- Native name: ريمون عيد
- Church: Maronite Church
- Archdiocese: Archeparchy of Damascus
- In office: 5 June 1999 – 25 September 2005
- Predecessor: Antoine Hamid Mourany
- Successor: Samir Nassar

Orders
- Ordination: 30 May 1957
- Consecration: 20 November 1999 by Nasrallah Boutros Sfeir

Personal details
- Born: 6 August 1930 Mazraat el Daher, Mandatory Lebanese Republic, French Empire
- Died: 11 June 2012 (aged 81)

= Raymond Eid =

Raymond Eid (6 August 1930 – 11 June 2012) was the Maronite Catholic Archeparchy of Damascus, Syria.

==Life==

Eid was born in Mazraat el Daher, Lebanon on 6 August 1930. Ordained to the priesthood on 30 May 1957 to the Maronite Catholic Eparchy of Sidon, Eid was elected Archbishop of the Maronite Catholic Archeparchy of Damascus on 5 June 1999 by the Maronite Synod.

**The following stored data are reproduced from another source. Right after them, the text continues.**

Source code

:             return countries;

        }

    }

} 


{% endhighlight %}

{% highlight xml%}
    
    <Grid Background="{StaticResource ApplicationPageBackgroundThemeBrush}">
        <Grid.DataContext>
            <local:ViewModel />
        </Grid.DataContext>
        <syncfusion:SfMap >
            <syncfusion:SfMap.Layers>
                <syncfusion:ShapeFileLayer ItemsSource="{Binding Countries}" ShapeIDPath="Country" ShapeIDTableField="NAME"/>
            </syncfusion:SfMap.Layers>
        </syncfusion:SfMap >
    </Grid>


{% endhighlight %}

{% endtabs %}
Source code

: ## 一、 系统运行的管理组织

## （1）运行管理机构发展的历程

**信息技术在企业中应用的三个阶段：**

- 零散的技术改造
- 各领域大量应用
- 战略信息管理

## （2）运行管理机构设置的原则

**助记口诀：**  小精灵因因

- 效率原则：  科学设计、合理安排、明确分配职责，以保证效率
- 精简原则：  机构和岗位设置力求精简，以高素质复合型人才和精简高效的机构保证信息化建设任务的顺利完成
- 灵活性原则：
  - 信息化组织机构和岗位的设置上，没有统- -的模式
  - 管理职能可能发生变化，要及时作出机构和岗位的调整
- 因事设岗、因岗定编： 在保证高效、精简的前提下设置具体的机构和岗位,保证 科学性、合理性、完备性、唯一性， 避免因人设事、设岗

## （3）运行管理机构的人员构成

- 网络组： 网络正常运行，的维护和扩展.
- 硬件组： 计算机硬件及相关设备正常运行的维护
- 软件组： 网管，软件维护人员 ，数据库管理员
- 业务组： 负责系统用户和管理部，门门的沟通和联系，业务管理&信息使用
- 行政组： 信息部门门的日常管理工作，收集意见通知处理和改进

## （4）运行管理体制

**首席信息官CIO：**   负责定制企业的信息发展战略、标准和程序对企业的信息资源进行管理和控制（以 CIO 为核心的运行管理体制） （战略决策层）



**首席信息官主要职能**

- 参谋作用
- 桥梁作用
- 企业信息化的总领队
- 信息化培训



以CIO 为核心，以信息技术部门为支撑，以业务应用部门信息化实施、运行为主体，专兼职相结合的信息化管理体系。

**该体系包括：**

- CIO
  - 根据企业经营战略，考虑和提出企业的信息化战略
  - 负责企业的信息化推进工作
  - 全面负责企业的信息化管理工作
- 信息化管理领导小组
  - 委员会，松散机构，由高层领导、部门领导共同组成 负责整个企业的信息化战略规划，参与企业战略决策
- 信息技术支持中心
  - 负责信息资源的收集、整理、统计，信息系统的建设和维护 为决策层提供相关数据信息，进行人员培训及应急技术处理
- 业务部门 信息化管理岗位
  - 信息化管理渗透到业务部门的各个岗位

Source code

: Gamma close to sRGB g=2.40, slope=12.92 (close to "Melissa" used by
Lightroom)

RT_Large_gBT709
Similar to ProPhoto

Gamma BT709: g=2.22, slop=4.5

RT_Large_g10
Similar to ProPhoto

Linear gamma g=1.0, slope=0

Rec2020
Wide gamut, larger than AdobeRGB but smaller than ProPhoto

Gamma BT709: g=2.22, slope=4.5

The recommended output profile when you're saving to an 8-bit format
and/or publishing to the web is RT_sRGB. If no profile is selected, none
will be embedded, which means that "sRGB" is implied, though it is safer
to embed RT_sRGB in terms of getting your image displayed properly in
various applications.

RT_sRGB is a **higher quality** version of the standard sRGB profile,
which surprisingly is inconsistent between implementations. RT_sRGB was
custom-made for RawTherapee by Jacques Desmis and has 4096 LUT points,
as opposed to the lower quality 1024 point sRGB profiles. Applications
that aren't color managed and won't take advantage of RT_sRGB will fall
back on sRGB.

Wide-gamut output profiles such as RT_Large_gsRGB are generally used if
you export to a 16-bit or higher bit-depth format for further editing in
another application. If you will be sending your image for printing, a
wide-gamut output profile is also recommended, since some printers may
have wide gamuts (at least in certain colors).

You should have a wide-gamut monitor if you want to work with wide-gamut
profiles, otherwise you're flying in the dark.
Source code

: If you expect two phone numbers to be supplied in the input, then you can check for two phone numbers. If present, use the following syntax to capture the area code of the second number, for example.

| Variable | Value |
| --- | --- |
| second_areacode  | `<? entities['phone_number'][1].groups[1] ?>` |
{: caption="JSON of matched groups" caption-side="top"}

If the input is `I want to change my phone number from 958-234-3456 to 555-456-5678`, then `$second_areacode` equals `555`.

Maronite Patriarch of Antioch, Nasrallah Boutros Sfeir, gave him on 20 November of the same year the Episcopal ordination. His co-consecrators were Tanios El Khoury, Eparch of Sidon, and Emile Eid, vice-president of the commission for the codification of the Eastern Churches' law.

He retired on 25 September 2005. and in 2006 Pope Benedict XVI accepted his age-related withdrawal.